Le vinificateur indique avoir trouvé l’inspiration en se posant une question : « si j’avais des vins moelleux que je n’arrivais pas à vendre, qu’est-ce que je ferai ? Je proposerai une nouvelle chose, un nouveau style, pour ouvrir des débouchés. C’est risqué et ça ne plait pas à tout le monde. Pour certains, c’est un sacrilège, mais ça interpelle tout le monde. » En témoigne la rupture de stock de la cuvée, dont les 7 000 cols tirés sont vendus. Se trouvant dans la sélection de la prochaine foire aux vins de Monoprix, la cuvée Piensa Wicked doit être à nouveau produite prochainement. Toujours en vin de France, ce qui n’est pas pour déplaire Alejandro María Lopez. « À chaque fois que l’on sort une bouteille, on est jugé. Et si l’on voit l’appellation Bordeaux, on est préjugé » soupire-t-il.

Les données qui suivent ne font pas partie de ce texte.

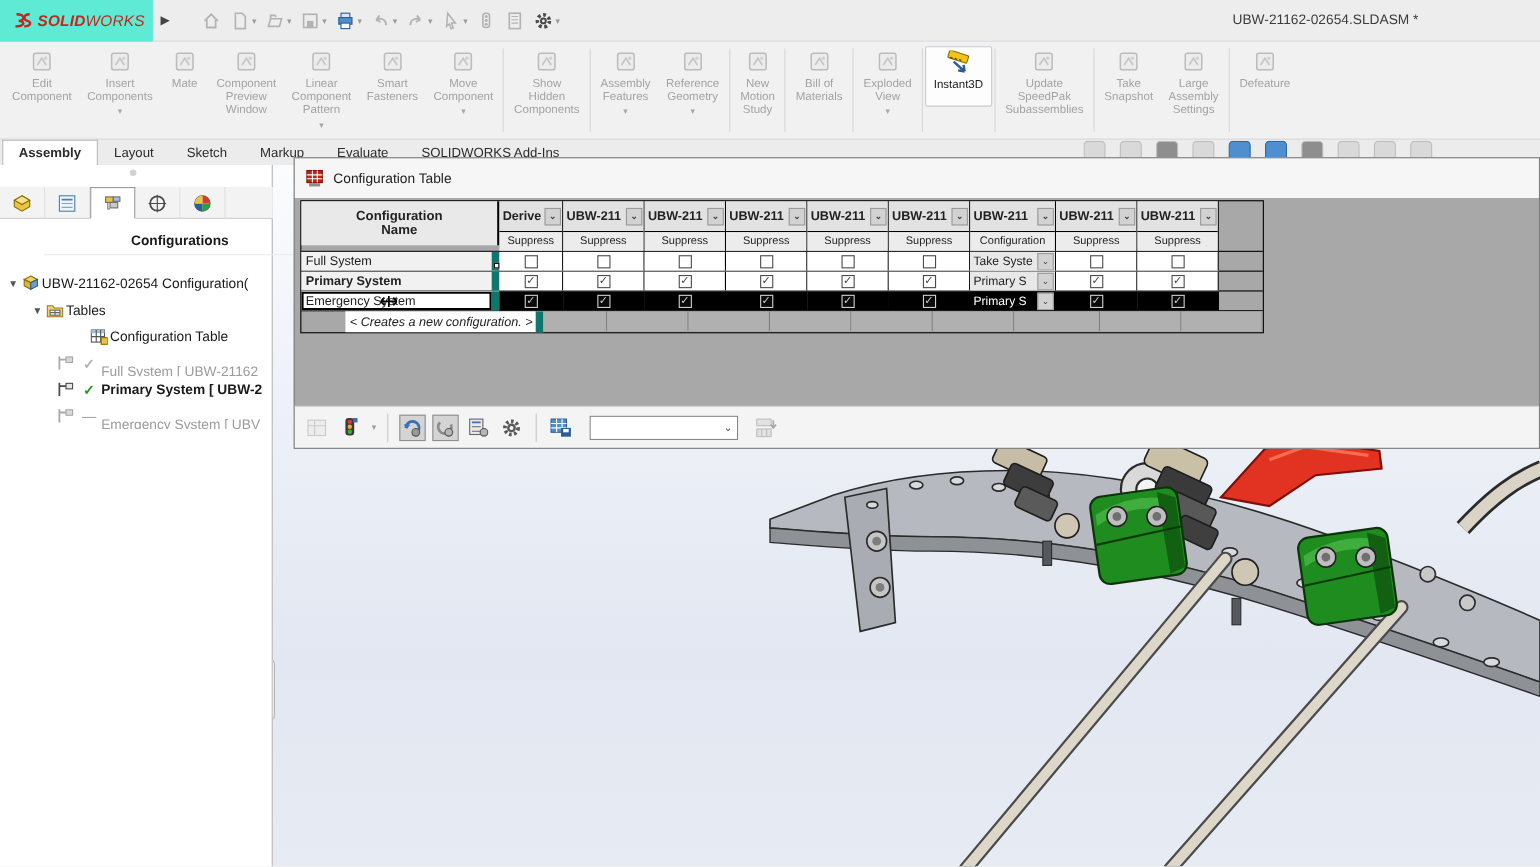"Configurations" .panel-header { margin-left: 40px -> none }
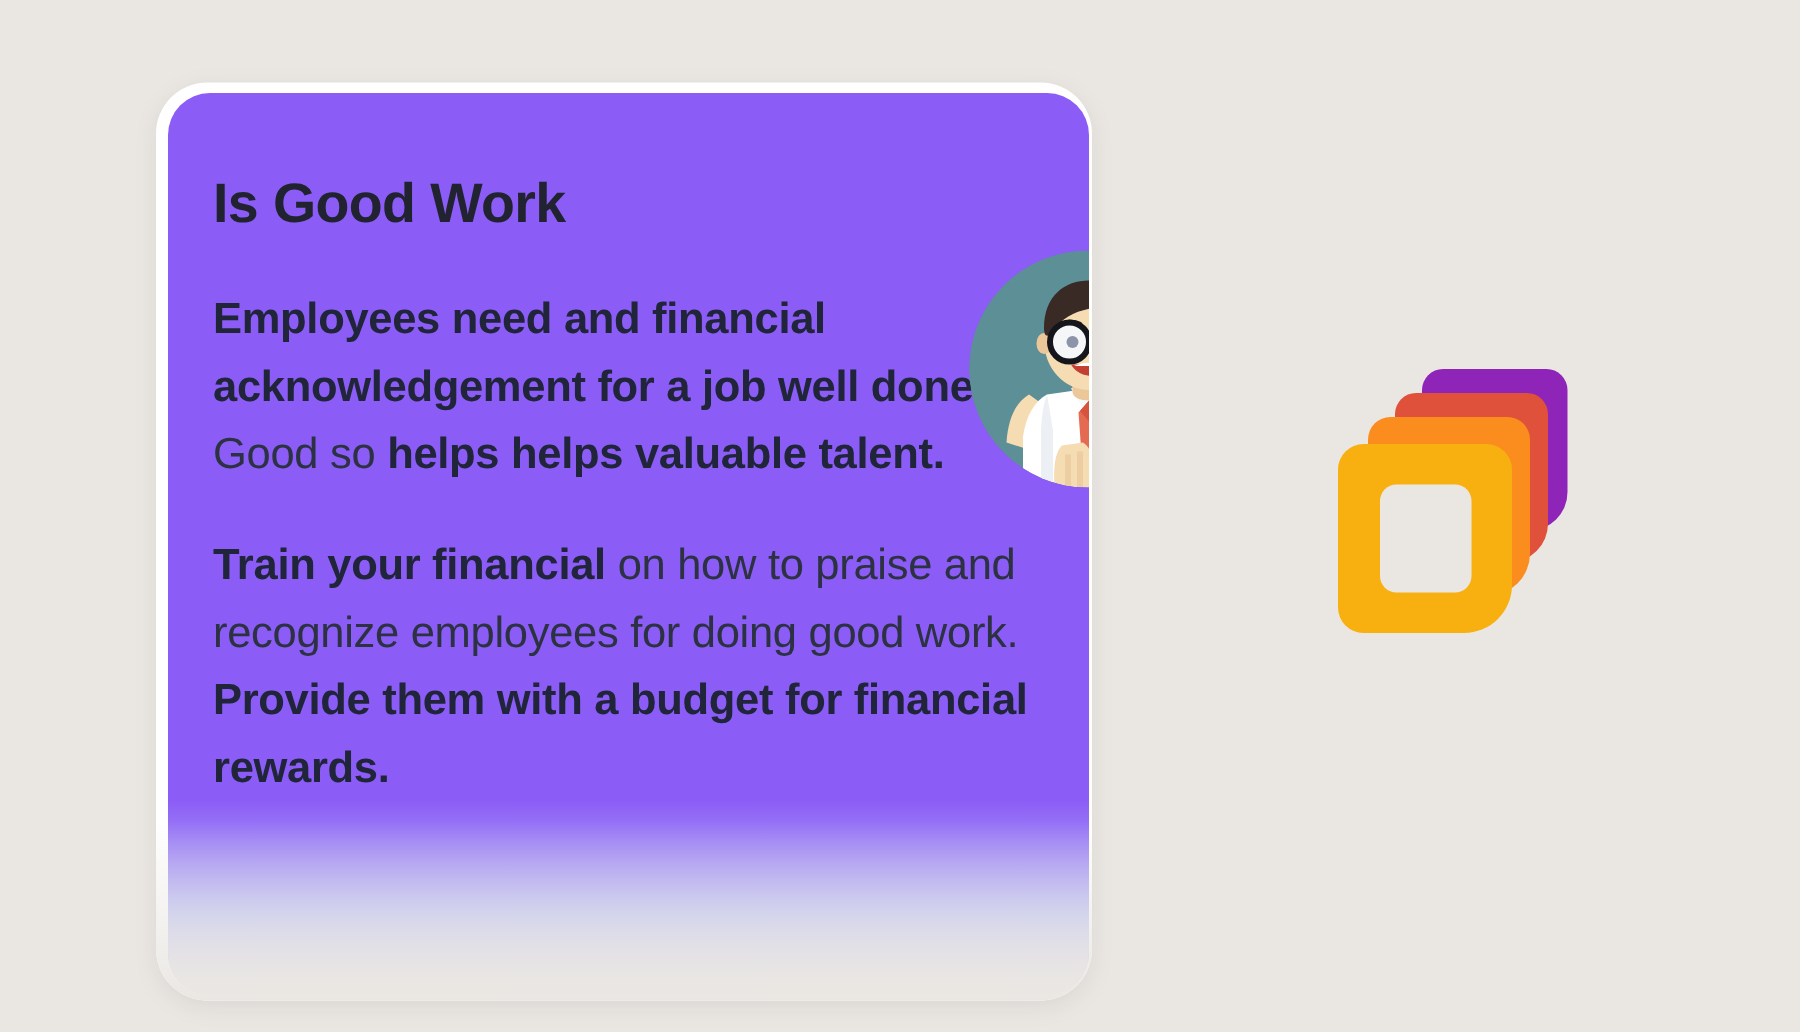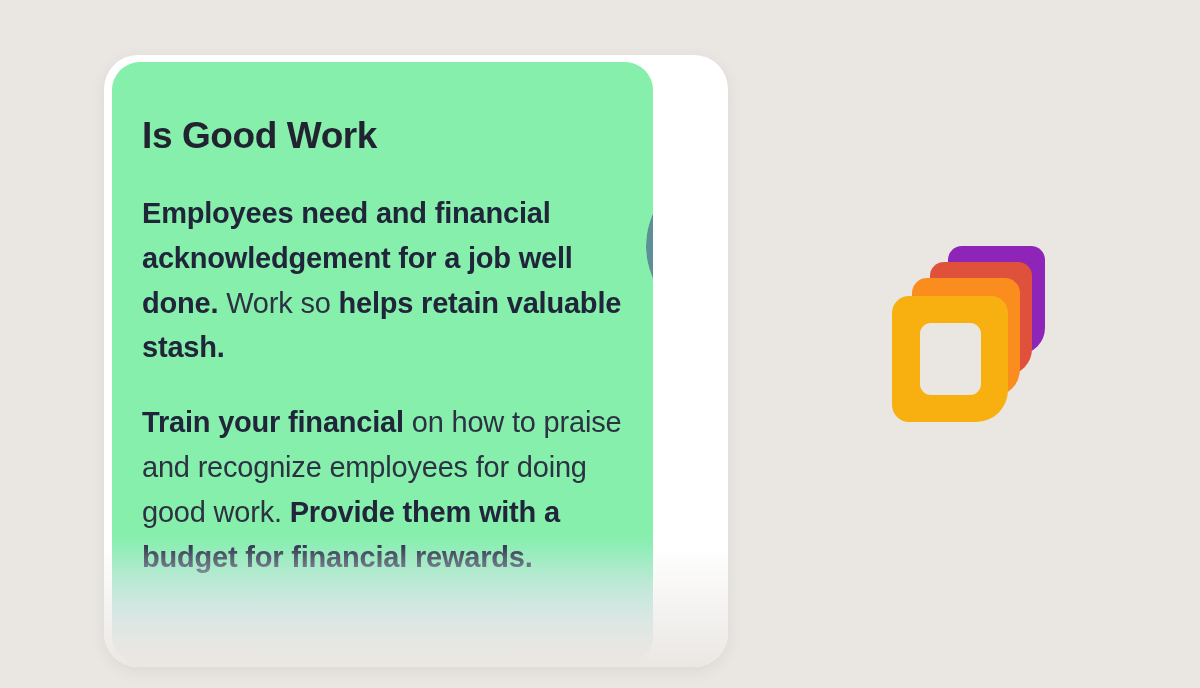"Is Good Work" .card { background: #86efac -> #8b5cf6; width: 541px -> 614px }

Cherchant à ce que la bouteille se défende d’elle-même, il a créé lui-même son étiquette, qui indique les particularités de sa cuvée. Mais ne propose pas d’accords mets et vins : « piensa ! C’est à vous de penser. La proposition est inédite, la place est libre pour faire ce que vous voulez avec des moments et situations… » Mais Alejandro María Lopez indique aimer déguster son assemblage iconoclaste avec des pâtes à la bolognaise, des sushis, une pizza… Si d’autres vignerons prennent le risque d’utiliser son idée innovante, Alejandro María Lopez se montre ouvert : « c’est une graine que je sème, elle ne m’appartient plus. Je suis le premier, j’apporte une nouvelle valeur dans le monde du vin. »
Le créateur de Piensa Wines n’en est pas à sa première innovation, comme en témoigne sa gamme de vins. Ayant commencé par un Bordeaux supérieur 2015, son offre va d’étiquettes bordelaises classiques à des essais plus personnels. Comme le psychédélique Winestellation, avec ses assemblages de plusieurs millésimes pour allier jeunesse et évolutions, et l’épuré Réminiscence, des microcuvées et essais atypiques (comme du sémillon ayant réalisé sa fermentation malolactique en barrique…). Inspiré par les figures fractales (qui ont la même structure à toutes les échelles de grossissement), l’innovateur cherche de nouveaux schémas et explore avec le même état d’esprit les possibilités du vignoble d’Argentine. Comme avec un assemblage de vins traditionnels et d’un cépage interdit, l’Isabelle (croisement de Vitis vinifera et de Vitis lambrusca).
Rêvant de fonder sa bodega, Alejandro María Lopez commence par créer sa marque et tracer son sillon. D’autres OVNI en découleront sans nul doute.